• Work instructions
Give back only the lines in the records below from the one with "image of IHC" to the one with "is no significant", both inclusive, word for word.

• Data shown

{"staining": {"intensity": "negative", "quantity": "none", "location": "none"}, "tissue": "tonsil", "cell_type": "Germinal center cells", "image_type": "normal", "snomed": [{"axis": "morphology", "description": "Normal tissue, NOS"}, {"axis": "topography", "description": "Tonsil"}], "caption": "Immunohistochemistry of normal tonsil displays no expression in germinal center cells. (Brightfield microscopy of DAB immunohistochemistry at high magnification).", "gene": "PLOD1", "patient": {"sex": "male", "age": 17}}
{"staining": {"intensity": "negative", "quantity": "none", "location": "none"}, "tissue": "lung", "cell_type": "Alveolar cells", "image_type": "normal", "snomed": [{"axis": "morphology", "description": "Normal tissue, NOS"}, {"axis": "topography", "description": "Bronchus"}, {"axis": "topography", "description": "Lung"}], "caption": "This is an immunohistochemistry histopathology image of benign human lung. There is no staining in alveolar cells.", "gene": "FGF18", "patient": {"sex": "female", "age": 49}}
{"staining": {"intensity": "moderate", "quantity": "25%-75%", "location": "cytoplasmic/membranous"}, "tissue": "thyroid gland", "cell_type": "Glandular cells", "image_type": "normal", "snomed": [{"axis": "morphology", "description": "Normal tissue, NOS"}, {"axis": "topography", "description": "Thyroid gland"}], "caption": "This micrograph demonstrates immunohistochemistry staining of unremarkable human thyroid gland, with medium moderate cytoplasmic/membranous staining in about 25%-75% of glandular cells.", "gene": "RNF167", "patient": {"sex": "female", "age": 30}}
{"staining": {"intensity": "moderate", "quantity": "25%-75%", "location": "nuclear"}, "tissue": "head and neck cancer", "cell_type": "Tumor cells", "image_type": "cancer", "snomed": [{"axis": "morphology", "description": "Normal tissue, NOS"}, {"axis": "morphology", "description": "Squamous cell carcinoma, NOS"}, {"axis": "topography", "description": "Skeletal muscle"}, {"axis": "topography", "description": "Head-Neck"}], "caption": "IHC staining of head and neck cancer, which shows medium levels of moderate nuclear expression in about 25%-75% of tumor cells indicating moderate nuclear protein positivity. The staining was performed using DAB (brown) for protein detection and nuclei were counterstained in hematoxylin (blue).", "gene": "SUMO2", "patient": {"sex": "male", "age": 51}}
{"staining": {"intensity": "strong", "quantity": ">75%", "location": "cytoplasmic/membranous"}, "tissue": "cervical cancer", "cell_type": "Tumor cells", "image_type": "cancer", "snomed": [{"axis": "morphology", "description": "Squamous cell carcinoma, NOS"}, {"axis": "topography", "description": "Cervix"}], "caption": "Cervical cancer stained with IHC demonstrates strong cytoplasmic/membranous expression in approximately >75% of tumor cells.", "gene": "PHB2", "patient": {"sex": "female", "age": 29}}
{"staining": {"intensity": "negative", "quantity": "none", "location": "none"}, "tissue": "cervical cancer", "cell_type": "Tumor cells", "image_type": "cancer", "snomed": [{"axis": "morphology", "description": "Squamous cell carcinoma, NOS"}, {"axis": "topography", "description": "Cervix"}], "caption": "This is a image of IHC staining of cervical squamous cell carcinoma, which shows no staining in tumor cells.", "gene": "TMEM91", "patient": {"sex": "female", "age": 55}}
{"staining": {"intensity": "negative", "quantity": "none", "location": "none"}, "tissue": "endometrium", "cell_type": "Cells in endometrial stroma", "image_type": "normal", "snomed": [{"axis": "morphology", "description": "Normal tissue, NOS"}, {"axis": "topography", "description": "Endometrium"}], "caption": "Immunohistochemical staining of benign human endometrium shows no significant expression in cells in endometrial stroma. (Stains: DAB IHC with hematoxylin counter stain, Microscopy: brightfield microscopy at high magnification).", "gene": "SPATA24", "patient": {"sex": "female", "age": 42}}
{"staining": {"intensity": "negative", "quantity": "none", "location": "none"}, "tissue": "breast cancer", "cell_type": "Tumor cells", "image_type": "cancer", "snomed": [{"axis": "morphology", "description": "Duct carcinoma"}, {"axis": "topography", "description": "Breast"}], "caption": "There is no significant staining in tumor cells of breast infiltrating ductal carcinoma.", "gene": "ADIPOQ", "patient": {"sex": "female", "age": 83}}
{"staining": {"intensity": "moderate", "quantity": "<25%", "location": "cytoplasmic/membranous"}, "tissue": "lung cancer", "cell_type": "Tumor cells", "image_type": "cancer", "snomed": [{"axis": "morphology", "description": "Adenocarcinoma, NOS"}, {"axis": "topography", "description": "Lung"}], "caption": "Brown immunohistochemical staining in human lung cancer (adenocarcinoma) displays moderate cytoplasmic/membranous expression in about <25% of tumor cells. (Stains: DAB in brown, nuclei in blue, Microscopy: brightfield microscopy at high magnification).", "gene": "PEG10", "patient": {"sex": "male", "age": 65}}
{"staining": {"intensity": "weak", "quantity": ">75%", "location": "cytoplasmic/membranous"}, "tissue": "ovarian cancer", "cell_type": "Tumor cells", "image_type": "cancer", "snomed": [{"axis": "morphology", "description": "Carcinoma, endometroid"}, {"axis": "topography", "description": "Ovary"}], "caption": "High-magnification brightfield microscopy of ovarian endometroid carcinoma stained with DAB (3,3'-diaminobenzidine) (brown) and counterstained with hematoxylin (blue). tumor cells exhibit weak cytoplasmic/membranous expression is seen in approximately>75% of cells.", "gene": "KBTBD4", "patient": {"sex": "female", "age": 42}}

• Reply to the task
{"staining": {"intensity": "negative", "quantity": "none", "location": "none"}, "tissue": "cervical cancer", "cell_type": "Tumor cells", "image_type": "cancer", "snomed": [{"axis": "morphology", "description": "Squamous cell carcinoma, NOS"}, {"axis": "topography", "description": "Cervix"}], "caption": "This is a image of IHC staining of cervical squamous cell carcinoma, which shows no staining in tumor cells.", "gene": "TMEM91", "patient": {"sex": "female", "age": 55}}
{"staining": {"intensity": "negative", "quantity": "none", "location": "none"}, "tissue": "endometrium", "cell_type": "Cells in endometrial stroma", "image_type": "normal", "snomed": [{"axis": "morphology", "description": "Normal tissue, NOS"}, {"axis": "topography", "description": "Endometrium"}], "caption": "Immunohistochemical staining of benign human endometrium shows no significant expression in cells in endometrial stroma. (Stains: DAB IHC with hematoxylin counter stain, Microscopy: brightfield microscopy at high magnification).", "gene": "SPATA24", "patient": {"sex": "female", "age": 42}}
{"staining": {"intensity": "negative", "quantity": "none", "location": "none"}, "tissue": "breast cancer", "cell_type": "Tumor cells", "image_type": "cancer", "snomed": [{"axis": "morphology", "description": "Duct carcinoma"}, {"axis": "topography", "description": "Breast"}], "caption": "There is no significant staining in tumor cells of breast infiltrating ductal carcinoma.", "gene": "ADIPOQ", "patient": {"sex": "female", "age": 83}}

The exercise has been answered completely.